Exercise directions: Every line with "Remove" in it must be copied from the data.

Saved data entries
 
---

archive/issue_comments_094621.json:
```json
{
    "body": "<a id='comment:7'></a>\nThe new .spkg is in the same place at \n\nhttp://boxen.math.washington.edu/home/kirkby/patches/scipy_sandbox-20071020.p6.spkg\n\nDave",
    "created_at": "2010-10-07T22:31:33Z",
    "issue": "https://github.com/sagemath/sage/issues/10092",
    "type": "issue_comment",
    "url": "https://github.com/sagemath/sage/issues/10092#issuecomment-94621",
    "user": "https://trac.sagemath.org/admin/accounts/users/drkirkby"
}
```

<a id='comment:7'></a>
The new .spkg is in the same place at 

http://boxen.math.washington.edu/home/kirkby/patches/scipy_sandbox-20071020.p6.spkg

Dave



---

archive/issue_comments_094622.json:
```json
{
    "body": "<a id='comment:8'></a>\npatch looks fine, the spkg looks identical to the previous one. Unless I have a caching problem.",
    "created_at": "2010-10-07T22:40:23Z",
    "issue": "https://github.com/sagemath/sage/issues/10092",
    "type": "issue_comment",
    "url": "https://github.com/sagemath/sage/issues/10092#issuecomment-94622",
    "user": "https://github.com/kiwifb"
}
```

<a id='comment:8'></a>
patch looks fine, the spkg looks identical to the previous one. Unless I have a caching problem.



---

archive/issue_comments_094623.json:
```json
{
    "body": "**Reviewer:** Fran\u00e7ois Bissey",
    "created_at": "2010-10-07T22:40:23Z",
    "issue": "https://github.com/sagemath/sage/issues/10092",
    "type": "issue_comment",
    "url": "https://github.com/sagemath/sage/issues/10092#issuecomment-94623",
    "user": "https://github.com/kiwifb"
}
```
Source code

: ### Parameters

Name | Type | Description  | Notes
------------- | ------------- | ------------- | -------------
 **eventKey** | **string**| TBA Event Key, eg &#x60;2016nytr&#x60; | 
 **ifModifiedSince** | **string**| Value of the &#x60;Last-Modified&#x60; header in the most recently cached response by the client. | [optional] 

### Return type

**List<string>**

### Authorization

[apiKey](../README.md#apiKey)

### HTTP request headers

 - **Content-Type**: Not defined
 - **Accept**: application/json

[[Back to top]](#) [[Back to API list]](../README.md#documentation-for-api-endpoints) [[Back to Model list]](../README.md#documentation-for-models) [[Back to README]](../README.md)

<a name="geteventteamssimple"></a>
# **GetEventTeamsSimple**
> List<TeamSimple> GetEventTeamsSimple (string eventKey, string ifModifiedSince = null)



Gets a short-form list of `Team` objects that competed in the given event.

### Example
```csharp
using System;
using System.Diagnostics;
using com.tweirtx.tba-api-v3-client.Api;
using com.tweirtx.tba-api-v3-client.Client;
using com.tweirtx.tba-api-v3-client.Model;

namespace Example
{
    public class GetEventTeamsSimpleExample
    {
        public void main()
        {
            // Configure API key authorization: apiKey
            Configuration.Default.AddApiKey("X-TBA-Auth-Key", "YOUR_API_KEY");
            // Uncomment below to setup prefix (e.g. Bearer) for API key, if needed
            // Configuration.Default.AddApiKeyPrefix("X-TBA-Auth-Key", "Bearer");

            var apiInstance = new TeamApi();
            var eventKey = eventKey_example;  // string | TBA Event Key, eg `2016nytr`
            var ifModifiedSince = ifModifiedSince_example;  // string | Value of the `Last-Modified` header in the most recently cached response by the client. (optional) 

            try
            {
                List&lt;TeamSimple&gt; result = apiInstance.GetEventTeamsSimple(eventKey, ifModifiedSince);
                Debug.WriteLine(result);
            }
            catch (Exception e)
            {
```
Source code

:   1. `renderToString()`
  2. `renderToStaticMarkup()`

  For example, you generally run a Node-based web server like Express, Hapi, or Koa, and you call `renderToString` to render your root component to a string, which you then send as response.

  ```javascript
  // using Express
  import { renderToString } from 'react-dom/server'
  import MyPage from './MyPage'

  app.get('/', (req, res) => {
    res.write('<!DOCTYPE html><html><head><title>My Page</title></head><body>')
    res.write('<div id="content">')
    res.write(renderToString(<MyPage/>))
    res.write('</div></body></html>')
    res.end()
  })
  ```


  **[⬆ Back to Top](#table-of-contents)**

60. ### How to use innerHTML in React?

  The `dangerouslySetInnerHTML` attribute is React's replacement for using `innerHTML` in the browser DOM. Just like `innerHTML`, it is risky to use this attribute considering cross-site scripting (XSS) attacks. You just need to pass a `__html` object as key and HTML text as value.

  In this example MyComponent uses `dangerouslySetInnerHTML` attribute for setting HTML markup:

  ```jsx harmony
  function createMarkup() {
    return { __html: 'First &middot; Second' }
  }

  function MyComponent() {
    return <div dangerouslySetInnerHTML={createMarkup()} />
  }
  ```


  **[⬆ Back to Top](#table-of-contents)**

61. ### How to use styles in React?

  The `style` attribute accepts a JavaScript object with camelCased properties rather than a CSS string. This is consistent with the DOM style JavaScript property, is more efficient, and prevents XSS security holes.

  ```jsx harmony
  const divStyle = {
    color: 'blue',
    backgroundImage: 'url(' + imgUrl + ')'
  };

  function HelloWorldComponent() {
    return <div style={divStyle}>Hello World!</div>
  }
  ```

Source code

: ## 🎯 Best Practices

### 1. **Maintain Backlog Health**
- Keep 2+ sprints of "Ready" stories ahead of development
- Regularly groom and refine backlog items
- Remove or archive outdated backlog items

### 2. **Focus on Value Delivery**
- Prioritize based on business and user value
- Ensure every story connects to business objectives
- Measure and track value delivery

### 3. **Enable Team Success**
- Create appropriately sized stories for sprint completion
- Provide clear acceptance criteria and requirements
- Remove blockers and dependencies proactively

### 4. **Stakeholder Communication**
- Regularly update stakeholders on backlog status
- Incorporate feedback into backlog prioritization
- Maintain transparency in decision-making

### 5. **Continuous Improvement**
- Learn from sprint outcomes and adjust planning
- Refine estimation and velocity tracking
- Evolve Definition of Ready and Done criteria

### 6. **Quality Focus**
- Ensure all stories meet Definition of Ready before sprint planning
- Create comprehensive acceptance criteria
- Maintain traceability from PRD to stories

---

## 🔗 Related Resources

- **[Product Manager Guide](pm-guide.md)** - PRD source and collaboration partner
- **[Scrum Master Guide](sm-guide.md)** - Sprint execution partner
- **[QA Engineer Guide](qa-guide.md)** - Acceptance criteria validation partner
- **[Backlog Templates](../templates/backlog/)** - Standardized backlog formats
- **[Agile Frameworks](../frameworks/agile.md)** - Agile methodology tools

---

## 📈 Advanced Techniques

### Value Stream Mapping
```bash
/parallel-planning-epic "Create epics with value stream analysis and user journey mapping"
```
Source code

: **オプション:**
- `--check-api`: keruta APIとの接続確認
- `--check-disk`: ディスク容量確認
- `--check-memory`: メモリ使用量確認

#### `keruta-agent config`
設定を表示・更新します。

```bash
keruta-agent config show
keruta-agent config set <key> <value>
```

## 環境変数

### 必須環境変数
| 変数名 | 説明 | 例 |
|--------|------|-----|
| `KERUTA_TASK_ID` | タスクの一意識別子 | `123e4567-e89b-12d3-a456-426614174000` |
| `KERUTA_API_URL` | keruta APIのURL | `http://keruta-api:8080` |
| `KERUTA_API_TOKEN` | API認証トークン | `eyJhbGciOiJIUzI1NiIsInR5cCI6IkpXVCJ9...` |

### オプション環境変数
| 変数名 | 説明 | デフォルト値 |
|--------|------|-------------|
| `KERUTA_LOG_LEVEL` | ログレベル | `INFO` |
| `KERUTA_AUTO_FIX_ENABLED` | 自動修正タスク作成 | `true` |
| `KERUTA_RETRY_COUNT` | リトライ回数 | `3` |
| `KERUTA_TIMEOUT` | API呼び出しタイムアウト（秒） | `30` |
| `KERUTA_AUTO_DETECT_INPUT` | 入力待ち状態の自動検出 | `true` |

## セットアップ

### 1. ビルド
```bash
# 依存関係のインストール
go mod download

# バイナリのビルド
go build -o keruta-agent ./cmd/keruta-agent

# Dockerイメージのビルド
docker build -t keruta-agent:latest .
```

Answer space:
- Remove or archive outdated backlog items
- Remove blockers and dependencies proactively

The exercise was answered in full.